9.Bölüm

23 6 7
                                    

Gözlerimi açtığımda kendi mi hastanede buldum. Uyandığımda kolumdaki serum bitmek üzereydi.
"Kızım uyandın mı? Çok korkuttu kızım." dedi Fatma teyze.
"Annem ve babam neredeler?"
"Kızım sen iyi misin? Annen ve baban vefat ettiler. Hatırlamıyor musun?"
"Hatırlıyorum. Belki rüya görüyorum diye sordum."
"Ah be kızım. Ölen ile ölünmez ki." Doktor içeri girip elimdeki serumu çıkardı. Ben de  ayağa kalktım.
"Kızım gel bizde kal. Hem bu halde sizin eve gitme.
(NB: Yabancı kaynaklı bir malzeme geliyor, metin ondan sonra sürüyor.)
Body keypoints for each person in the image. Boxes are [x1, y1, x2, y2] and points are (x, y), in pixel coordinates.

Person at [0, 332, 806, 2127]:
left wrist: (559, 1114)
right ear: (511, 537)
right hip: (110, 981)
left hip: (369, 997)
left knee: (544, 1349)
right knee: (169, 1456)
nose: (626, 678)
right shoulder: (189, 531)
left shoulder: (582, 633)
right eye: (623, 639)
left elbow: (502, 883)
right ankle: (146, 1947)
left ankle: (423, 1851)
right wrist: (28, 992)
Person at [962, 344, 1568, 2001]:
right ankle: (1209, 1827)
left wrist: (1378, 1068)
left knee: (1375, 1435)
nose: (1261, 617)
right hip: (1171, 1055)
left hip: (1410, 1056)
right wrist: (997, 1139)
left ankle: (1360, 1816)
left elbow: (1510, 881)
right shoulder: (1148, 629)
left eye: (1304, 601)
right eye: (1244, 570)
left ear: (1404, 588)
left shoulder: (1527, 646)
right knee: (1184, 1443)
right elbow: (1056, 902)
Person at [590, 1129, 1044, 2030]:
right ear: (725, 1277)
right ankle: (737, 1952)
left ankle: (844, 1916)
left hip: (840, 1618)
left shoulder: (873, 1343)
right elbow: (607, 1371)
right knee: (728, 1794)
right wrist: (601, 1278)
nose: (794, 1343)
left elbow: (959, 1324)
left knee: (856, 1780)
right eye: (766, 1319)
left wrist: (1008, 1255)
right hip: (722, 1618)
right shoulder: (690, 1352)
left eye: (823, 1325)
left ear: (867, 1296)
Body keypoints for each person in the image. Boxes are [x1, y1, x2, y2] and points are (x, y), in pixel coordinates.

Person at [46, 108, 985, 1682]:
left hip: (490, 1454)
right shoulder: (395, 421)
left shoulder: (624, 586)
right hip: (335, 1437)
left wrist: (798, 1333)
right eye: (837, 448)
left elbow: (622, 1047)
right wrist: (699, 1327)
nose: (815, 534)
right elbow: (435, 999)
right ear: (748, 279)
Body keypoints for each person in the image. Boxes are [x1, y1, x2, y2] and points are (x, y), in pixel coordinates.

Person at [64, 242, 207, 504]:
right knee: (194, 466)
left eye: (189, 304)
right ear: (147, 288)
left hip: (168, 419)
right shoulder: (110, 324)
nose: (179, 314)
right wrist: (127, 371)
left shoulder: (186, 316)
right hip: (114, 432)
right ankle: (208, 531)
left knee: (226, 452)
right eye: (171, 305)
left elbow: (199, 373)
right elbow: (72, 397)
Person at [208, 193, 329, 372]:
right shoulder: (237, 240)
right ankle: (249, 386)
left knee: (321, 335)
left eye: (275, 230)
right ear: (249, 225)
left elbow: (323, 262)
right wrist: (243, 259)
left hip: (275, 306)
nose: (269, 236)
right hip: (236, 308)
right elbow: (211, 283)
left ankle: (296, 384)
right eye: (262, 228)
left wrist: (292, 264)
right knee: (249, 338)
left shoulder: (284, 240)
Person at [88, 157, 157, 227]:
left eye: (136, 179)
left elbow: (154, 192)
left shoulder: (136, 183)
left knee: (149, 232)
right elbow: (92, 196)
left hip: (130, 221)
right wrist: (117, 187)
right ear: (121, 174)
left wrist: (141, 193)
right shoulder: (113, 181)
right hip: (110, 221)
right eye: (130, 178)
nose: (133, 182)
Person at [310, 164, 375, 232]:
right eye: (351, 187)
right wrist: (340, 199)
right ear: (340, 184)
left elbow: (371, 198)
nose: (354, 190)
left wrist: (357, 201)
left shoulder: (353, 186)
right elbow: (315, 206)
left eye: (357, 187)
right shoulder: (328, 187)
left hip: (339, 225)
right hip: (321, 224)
Tamam mı yavrum?"
" Tamam Fatma teyze ben zaten yarın gideceğim."
Fatma teyze ile eve vardığımda Serra aklıma geldi.
"Fatma teyze Serra nerede?"
"Kızım o yurtdışındaki  bir arkadaşının yanına gitti galiba." Aklıma uçaktaki kız geldi acaba Serra mı? Ama Serra bana böyle bir şey demedim. Şimdi anlarız.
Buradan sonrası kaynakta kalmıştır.